- Your objective
Reproduce exactly, and only, the lines below from the one containing "臨月まで着られるマタニティじゃない服★ユニクロ大" through the one containing "un canevas.".

Records from a dataset:
──────────────────────────────
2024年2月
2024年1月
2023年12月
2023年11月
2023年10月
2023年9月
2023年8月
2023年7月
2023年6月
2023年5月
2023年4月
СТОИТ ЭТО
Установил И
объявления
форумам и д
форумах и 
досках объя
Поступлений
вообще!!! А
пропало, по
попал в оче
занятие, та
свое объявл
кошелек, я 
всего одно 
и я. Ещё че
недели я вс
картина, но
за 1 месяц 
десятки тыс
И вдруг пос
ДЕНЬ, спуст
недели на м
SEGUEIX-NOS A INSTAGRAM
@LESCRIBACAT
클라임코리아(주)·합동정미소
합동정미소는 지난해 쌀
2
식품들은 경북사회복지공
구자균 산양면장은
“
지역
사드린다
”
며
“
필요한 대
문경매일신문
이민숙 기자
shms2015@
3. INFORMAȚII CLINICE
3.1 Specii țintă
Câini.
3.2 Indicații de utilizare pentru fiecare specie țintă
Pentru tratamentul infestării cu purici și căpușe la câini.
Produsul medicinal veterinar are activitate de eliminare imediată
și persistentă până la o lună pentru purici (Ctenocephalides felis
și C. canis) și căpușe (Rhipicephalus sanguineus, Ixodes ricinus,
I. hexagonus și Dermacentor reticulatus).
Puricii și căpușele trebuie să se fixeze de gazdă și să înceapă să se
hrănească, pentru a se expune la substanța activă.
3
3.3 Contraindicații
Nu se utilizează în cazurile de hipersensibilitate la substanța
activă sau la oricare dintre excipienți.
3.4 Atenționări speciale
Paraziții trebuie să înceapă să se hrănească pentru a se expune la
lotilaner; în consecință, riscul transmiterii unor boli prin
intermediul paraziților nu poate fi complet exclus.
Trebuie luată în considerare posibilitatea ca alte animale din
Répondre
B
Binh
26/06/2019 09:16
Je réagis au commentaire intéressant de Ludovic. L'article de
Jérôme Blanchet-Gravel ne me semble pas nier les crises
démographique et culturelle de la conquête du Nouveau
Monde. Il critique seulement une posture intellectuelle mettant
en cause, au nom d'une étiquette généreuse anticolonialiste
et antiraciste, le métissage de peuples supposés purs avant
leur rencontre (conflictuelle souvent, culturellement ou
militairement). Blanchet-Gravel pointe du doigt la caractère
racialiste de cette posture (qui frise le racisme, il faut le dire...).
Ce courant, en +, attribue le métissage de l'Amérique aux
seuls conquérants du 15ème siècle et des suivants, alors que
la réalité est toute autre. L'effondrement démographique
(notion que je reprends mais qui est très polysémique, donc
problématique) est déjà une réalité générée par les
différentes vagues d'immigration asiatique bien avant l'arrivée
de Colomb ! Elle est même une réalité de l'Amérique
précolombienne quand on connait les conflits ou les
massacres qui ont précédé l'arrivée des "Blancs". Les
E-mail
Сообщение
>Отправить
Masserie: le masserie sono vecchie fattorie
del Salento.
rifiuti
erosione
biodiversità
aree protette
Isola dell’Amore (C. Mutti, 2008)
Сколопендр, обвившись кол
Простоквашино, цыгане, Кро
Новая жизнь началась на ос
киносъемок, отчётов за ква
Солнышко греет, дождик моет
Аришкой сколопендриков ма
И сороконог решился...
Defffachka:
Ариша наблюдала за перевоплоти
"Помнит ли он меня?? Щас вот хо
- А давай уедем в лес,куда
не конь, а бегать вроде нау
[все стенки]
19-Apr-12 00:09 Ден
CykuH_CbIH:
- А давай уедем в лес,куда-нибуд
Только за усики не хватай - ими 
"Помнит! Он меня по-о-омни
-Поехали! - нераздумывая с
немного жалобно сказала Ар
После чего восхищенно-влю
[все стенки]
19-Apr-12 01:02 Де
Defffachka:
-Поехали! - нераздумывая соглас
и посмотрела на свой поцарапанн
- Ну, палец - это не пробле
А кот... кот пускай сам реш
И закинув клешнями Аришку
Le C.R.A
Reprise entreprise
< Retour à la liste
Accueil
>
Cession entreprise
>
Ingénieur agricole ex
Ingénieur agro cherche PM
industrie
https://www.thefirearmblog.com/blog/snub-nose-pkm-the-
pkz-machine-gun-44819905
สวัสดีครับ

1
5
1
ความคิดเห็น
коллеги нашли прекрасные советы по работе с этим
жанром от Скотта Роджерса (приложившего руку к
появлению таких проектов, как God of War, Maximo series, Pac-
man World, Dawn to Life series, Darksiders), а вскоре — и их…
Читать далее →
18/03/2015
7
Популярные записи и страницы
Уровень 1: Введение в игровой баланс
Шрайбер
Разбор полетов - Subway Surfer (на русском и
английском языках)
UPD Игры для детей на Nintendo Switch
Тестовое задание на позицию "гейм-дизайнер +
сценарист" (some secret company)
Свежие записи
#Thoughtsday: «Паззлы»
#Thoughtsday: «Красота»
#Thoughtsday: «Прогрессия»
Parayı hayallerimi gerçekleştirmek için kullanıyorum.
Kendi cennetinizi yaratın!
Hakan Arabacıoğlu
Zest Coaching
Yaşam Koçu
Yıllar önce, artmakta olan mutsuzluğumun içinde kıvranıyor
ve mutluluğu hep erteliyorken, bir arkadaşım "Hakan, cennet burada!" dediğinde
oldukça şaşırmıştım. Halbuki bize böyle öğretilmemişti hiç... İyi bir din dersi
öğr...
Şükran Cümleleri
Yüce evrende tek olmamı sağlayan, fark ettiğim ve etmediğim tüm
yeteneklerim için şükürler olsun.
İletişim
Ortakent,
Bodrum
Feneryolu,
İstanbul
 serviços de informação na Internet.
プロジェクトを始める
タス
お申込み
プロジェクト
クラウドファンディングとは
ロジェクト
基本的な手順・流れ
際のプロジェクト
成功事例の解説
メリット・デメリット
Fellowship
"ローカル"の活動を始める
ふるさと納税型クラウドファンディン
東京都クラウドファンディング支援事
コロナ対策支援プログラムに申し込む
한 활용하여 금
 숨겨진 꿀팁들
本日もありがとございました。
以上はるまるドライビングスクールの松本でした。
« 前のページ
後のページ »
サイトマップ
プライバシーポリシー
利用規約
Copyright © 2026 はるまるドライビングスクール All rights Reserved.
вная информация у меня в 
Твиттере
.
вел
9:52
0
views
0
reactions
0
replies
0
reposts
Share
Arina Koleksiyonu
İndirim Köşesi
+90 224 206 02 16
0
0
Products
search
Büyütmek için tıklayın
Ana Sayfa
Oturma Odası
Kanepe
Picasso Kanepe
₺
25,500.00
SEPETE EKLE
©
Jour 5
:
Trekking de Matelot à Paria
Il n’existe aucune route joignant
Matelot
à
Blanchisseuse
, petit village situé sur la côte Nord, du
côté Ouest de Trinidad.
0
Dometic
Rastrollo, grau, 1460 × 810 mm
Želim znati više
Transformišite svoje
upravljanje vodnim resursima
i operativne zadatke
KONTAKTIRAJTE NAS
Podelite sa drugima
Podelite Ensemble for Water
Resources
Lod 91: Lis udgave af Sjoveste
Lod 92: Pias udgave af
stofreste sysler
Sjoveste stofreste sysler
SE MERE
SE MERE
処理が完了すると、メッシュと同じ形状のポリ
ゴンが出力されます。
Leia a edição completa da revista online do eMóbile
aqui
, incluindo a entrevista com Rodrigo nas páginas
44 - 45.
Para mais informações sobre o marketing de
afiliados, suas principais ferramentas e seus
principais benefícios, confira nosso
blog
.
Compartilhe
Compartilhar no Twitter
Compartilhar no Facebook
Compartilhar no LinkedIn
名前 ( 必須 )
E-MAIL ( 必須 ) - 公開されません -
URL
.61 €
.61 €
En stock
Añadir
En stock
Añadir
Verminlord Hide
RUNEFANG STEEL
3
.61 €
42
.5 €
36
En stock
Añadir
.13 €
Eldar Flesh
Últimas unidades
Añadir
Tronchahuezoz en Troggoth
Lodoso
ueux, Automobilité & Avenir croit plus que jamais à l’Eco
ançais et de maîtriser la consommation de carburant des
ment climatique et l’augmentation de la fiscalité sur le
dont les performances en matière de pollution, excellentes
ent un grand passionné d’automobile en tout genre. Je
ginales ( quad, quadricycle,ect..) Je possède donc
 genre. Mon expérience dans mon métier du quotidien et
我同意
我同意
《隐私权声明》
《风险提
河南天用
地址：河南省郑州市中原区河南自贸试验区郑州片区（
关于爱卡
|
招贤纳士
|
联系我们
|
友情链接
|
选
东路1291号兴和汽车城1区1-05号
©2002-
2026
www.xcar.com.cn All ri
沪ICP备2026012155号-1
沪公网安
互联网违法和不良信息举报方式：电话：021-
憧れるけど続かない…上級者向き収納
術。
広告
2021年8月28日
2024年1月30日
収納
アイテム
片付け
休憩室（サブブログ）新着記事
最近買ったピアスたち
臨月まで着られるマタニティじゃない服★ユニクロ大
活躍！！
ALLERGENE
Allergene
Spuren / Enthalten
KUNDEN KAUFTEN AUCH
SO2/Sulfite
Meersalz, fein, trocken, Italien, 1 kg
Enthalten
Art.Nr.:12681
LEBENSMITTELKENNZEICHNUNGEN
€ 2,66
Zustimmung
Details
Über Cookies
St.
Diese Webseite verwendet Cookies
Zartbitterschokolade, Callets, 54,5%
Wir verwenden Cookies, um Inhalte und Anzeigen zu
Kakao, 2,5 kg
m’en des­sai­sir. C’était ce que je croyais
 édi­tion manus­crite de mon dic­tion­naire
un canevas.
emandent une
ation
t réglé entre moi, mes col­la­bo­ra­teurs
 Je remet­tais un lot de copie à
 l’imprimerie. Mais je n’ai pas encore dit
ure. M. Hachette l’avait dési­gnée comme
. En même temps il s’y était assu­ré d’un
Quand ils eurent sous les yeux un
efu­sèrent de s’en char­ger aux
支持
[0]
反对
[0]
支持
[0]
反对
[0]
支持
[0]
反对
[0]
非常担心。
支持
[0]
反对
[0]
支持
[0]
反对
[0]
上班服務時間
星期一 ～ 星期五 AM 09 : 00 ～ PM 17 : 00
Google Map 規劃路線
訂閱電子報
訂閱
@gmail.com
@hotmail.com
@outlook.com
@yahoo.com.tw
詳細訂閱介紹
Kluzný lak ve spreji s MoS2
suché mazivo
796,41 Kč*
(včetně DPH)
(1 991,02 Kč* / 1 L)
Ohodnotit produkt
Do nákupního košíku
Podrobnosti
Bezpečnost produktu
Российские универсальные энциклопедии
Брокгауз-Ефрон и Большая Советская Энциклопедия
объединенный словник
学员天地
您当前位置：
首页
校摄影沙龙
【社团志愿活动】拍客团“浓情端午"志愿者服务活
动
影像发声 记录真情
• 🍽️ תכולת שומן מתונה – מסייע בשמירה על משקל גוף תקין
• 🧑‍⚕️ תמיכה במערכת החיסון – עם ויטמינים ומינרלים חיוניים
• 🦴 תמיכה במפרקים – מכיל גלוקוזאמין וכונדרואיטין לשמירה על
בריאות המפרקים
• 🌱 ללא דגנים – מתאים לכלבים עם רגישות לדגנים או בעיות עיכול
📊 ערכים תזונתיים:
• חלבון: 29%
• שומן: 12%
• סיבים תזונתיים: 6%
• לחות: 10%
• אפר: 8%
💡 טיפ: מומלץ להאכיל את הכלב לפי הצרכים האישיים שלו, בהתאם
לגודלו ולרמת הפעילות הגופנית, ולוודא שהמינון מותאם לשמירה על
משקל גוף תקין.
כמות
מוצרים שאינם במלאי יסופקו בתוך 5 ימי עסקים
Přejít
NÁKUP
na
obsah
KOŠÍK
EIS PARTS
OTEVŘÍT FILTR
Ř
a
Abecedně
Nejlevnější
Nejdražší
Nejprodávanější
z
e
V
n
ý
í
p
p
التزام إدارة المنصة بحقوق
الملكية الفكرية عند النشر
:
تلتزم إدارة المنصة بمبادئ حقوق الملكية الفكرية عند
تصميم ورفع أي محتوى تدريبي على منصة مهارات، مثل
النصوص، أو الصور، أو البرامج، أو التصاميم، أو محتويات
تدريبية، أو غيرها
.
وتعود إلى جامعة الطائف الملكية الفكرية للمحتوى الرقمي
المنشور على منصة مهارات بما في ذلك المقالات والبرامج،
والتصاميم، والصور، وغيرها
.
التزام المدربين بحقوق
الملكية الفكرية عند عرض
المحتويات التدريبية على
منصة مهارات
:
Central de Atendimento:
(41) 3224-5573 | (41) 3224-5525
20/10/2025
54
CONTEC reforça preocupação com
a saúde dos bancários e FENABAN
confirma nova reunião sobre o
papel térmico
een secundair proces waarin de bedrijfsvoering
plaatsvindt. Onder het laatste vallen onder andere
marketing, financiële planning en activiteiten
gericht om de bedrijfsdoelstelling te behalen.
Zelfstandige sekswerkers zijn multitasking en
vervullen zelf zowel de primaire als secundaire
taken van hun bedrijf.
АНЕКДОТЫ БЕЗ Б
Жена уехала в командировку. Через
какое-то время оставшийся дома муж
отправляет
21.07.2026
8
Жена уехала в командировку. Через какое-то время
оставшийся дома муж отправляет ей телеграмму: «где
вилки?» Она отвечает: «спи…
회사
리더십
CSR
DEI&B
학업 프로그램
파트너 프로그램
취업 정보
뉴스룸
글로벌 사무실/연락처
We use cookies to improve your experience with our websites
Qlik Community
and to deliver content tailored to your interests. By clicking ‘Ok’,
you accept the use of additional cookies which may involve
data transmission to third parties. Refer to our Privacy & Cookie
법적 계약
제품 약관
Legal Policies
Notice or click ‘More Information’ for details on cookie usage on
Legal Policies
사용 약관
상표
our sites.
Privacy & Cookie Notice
──────────────────────────────
- Task response
臨月まで着られるマタニティじゃない服★ユニクロ大
活躍！！
ALLERGENE
Allergene
Spuren / Enthalten
KUNDEN KAUFTEN AUCH
SO2/Sulfite
Meersalz, fein, trocken, Italien, 1 kg
Enthalten
Art.Nr.:12681
LEBENSMITTELKENNZEICHNUNGEN
€ 2,66
Zustimmung
Details
Über Cookies
St.
Diese Webseite verwendet Cookies
Zartbitterschokolade, Callets, 54,5%
Wir verwenden Cookies, um Inhalte und Anzeigen zu
Kakao, 2,5 kg
m’en des­sai­sir. C’était ce que je croyais
 édi­tion manus­crite de mon dic­tion­naire
un canevas.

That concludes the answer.